#### [Aim of the task]
Copy out every line below that contains the string "assets". Matching is case-sensitive.

Segment Start: Provided data

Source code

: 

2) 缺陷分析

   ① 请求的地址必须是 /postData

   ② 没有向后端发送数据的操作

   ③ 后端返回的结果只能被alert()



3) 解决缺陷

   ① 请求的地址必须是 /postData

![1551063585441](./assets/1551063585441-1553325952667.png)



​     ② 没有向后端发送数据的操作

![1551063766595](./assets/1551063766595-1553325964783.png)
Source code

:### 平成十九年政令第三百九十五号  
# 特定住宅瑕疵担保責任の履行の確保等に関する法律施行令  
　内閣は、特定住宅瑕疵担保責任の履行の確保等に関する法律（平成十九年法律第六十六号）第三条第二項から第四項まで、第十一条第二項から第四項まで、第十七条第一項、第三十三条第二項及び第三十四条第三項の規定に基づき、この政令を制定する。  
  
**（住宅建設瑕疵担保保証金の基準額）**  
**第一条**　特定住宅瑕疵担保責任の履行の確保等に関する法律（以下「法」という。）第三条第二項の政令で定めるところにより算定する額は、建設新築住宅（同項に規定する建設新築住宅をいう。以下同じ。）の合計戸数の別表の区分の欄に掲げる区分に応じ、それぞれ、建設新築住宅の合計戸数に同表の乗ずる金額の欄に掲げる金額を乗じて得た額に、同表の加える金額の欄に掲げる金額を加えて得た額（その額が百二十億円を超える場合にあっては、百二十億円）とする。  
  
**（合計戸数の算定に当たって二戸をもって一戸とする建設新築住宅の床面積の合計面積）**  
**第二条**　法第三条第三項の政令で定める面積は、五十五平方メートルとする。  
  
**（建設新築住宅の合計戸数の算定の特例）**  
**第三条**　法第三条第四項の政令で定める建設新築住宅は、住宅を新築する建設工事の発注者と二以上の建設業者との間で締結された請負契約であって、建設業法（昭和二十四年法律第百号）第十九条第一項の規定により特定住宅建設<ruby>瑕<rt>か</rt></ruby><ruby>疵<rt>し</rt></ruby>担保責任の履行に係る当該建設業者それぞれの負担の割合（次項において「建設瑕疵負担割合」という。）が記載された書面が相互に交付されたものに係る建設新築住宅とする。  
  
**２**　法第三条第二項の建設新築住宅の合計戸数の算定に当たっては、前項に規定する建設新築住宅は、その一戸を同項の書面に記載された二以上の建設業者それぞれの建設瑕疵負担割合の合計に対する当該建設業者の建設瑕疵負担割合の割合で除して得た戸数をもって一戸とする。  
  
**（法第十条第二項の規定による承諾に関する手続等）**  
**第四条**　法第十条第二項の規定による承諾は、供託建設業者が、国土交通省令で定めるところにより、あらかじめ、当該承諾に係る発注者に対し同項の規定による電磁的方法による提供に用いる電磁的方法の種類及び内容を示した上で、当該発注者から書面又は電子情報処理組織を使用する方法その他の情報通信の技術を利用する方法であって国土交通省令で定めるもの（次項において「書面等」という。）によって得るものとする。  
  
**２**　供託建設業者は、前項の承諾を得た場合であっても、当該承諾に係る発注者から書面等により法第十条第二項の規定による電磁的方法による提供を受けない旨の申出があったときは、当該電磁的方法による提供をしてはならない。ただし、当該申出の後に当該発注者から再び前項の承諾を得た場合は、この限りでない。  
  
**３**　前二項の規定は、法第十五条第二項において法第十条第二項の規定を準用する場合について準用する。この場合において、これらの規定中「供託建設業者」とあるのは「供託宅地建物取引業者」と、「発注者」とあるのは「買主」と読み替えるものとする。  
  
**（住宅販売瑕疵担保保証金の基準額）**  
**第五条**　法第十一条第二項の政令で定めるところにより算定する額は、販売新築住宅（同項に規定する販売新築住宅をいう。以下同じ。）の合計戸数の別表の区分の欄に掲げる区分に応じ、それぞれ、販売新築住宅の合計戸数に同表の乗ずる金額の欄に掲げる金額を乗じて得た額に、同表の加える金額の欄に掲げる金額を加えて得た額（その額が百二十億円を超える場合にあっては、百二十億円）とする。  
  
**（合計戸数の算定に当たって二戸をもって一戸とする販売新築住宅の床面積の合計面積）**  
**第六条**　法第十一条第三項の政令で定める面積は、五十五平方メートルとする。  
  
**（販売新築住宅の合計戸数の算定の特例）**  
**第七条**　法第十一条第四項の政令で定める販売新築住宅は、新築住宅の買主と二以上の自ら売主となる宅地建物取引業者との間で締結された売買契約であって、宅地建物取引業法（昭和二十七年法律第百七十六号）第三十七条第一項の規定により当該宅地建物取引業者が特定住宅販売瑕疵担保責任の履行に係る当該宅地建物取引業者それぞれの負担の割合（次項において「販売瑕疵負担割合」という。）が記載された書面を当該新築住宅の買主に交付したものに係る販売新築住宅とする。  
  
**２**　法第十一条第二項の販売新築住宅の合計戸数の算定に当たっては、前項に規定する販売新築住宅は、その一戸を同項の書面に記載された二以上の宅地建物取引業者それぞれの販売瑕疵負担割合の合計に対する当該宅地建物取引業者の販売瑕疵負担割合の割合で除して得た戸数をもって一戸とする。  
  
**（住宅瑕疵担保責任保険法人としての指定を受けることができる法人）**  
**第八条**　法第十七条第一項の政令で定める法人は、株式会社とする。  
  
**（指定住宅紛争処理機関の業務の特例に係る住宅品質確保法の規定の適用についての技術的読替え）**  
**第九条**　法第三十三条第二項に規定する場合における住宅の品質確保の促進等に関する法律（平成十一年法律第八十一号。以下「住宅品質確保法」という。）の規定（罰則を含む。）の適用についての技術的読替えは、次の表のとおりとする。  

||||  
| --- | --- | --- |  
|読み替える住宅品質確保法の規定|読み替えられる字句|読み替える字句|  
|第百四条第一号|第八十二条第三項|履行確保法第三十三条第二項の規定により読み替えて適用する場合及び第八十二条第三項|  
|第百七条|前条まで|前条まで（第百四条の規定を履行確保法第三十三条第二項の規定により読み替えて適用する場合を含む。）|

Segment End: Provided data

#### [Answer space]
![1551063585441](./assets/1551063585441-1553325952667.png)
![1551063766595](./assets/1551063766595-1553325964783.png)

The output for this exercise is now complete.